(EXERCISE DIRECTIONS) Rewrite the lines below with every "dashed" replaced by "broken", leaving everything else as it is.

(INPUT ROWS)
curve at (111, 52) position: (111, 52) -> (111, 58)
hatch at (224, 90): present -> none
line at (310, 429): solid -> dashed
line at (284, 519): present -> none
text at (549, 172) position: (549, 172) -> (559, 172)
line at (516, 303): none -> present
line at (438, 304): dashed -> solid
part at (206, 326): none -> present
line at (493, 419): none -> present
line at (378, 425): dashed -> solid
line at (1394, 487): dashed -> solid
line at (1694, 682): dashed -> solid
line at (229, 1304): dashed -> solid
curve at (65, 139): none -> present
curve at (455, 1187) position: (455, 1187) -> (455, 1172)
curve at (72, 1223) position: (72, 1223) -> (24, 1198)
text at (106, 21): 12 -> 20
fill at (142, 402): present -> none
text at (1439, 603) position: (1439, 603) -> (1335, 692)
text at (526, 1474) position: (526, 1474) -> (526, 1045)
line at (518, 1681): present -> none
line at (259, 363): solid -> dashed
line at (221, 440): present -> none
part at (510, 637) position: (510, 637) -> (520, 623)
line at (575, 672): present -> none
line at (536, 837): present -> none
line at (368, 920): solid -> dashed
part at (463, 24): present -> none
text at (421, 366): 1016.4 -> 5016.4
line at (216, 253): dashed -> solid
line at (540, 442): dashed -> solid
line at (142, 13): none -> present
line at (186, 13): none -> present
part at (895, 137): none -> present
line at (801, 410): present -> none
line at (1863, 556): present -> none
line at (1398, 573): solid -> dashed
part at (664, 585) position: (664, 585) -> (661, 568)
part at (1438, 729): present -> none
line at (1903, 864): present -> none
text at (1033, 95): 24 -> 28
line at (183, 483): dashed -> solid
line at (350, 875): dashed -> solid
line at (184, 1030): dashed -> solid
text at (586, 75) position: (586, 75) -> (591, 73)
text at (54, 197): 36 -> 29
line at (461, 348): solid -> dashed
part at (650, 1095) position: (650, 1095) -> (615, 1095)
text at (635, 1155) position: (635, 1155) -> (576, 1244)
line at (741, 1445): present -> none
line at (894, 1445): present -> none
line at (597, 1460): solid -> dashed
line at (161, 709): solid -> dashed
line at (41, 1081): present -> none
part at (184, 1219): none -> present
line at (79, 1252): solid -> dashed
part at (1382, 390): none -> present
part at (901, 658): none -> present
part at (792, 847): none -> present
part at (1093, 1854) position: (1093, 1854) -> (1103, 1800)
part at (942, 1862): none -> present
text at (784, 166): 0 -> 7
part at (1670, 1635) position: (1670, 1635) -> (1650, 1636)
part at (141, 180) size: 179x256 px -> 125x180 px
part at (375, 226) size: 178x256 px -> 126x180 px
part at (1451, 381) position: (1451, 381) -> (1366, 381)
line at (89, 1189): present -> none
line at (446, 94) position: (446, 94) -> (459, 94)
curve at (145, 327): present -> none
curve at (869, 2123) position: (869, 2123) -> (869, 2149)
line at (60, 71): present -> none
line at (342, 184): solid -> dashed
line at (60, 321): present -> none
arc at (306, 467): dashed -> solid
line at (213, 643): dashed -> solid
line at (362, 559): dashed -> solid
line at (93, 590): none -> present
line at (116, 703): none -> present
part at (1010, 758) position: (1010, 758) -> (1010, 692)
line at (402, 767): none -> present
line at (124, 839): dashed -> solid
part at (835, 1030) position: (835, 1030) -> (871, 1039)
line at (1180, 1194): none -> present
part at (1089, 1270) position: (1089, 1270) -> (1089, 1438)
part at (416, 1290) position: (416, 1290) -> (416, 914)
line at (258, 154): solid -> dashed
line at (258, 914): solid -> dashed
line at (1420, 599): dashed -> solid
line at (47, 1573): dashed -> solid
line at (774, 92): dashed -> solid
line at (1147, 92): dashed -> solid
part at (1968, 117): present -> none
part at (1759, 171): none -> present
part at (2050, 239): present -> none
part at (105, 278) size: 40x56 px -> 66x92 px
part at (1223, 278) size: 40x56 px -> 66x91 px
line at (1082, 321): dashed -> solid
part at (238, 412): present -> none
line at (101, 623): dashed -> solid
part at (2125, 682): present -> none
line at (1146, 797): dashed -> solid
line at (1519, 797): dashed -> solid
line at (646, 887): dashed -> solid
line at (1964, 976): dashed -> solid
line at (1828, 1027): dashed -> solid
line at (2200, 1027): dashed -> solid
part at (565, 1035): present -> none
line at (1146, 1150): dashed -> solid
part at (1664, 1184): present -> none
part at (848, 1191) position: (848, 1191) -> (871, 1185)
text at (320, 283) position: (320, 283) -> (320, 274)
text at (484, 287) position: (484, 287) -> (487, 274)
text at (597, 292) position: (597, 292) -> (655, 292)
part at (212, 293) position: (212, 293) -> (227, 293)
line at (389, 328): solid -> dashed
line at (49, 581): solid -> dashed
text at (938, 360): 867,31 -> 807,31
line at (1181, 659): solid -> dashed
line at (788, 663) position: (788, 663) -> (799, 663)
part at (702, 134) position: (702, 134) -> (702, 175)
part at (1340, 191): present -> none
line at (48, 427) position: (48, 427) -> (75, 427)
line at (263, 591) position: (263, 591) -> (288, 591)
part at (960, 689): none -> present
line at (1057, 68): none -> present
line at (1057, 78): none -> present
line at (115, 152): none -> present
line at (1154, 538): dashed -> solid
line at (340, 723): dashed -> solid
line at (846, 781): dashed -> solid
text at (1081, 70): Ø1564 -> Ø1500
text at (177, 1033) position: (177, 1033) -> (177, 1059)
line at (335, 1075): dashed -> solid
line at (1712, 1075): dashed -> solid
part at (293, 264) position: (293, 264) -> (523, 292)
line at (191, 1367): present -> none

(EXERCISE OUTPUT)
curve at (111, 52) position: (111, 52) -> (111, 58)
hatch at (224, 90): present -> none
line at (310, 429): solid -> broken
line at (284, 519): present -> none
text at (549, 172) position: (549, 172) -> (559, 172)
line at (516, 303): none -> present
line at (438, 304): broken -> solid
part at (206, 326): none -> present
line at (493, 419): none -> present
line at (378, 425): broken -> solid
line at (1394, 487): broken -> solid
line at (1694, 682): broken -> solid
line at (229, 1304): broken -> solid
curve at (65, 139): none -> present
curve at (455, 1187) position: (455, 1187) -> (455, 1172)
curve at (72, 1223) position: (72, 1223) -> (24, 1198)
text at (106, 21): 12 -> 20
fill at (142, 402): present -> none
text at (1439, 603) position: (1439, 603) -> (1335, 692)
text at (526, 1474) position: (526, 1474) -> (526, 1045)
line at (518, 1681): present -> none
line at (259, 363): solid -> broken
line at (221, 440): present -> none
part at (510, 637) position: (510, 637) -> (520, 623)
line at (575, 672): present -> none
line at (536, 837): present -> none
line at (368, 920): solid -> broken
part at (463, 24): present -> none
text at (421, 366): 1016.4 -> 5016.4
line at (216, 253): broken -> solid
line at (540, 442): broken -> solid
line at (142, 13): none -> present
line at (186, 13): none -> present
part at (895, 137): none -> present
line at (801, 410): present -> none
line at (1863, 556): present -> none
line at (1398, 573): solid -> broken
part at (664, 585) position: (664, 585) -> (661, 568)
part at (1438, 729): present -> none
line at (1903, 864): present -> none
text at (1033, 95): 24 -> 28
line at (183, 483): broken -> solid
line at (350, 875): broken -> solid
line at (184, 1030): broken -> solid
text at (586, 75) position: (586, 75) -> (591, 73)
text at (54, 197): 36 -> 29
line at (461, 348): solid -> broken
part at (650, 1095) position: (650, 1095) -> (615, 1095)
text at (635, 1155) position: (635, 1155) -> (576, 1244)
line at (741, 1445): present -> none
line at (894, 1445): present -> none
line at (597, 1460): solid -> broken
line at (161, 709): solid -> broken
line at (41, 1081): present -> none
part at (184, 1219): none -> present
line at (79, 1252): solid -> broken
part at (1382, 390): none -> present
part at (901, 658): none -> present
part at (792, 847): none -> present
part at (1093, 1854) position: (1093, 1854) -> (1103, 1800)
part at (942, 1862): none -> present
text at (784, 166): 0 -> 7
part at (1670, 1635) position: (1670, 1635) -> (1650, 1636)
part at (141, 180) size: 179x256 px -> 125x180 px
part at (375, 226) size: 178x256 px -> 126x180 px
part at (1451, 381) position: (1451, 381) -> (1366, 381)
line at (89, 1189): present -> none
line at (446, 94) position: (446, 94) -> (459, 94)
curve at (145, 327): present -> none
curve at (869, 2123) position: (869, 2123) -> (869, 2149)
line at (60, 71): present -> none
line at (342, 184): solid -> broken
line at (60, 321): present -> none
arc at (306, 467): broken -> solid
line at (213, 643): broken -> solid
line at (362, 559): broken -> solid
line at (93, 590): none -> present
line at (116, 703): none -> present
part at (1010, 758) position: (1010, 758) -> (1010, 692)
line at (402, 767): none -> present
line at (124, 839): broken -> solid
part at (835, 1030) position: (835, 1030) -> (871, 1039)
line at (1180, 1194): none -> present
part at (1089, 1270) position: (1089, 1270) -> (1089, 1438)
part at (416, 1290) position: (416, 1290) -> (416, 914)
line at (258, 154): solid -> broken
line at (258, 914): solid -> broken
line at (1420, 599): broken -> solid
line at (47, 1573): broken -> solid
line at (774, 92): broken -> solid
line at (1147, 92): broken -> solid
part at (1968, 117): present -> none
part at (1759, 171): none -> present
part at (2050, 239): present -> none
part at (105, 278) size: 40x56 px -> 66x92 px
part at (1223, 278) size: 40x56 px -> 66x91 px
line at (1082, 321): broken -> solid
part at (238, 412): present -> none
line at (101, 623): broken -> solid
part at (2125, 682): present -> none
line at (1146, 797): broken -> solid
line at (1519, 797): broken -> solid
line at (646, 887): broken -> solid
line at (1964, 976): broken -> solid
line at (1828, 1027): broken -> solid
line at (2200, 1027): broken -> solid
part at (565, 1035): present -> none
line at (1146, 1150): broken -> solid
part at (1664, 1184): present -> none
part at (848, 1191) position: (848, 1191) -> (871, 1185)
text at (320, 283) position: (320, 283) -> (320, 274)
text at (484, 287) position: (484, 287) -> (487, 274)
text at (597, 292) position: (597, 292) -> (655, 292)
part at (212, 293) position: (212, 293) -> (227, 293)
line at (389, 328): solid -> broken
line at (49, 581): solid -> broken
text at (938, 360): 867,31 -> 807,31
line at (1181, 659): solid -> broken
line at (788, 663) position: (788, 663) -> (799, 663)
part at (702, 134) position: (702, 134) -> (702, 175)
part at (1340, 191): present -> none
line at (48, 427) position: (48, 427) -> (75, 427)
line at (263, 591) position: (263, 591) -> (288, 591)
part at (960, 689): none -> present
line at (1057, 68): none -> present
line at (1057, 78): none -> present
line at (115, 152): none -> present
line at (1154, 538): broken -> solid
line at (340, 723): broken -> solid
line at (846, 781): broken -> solid
text at (1081, 70): Ø1564 -> Ø1500
text at (177, 1033) position: (177, 1033) -> (177, 1059)
line at (335, 1075): broken -> solid
line at (1712, 1075): broken -> solid
part at (293, 264) position: (293, 264) -> (523, 292)
line at (191, 1367): present -> none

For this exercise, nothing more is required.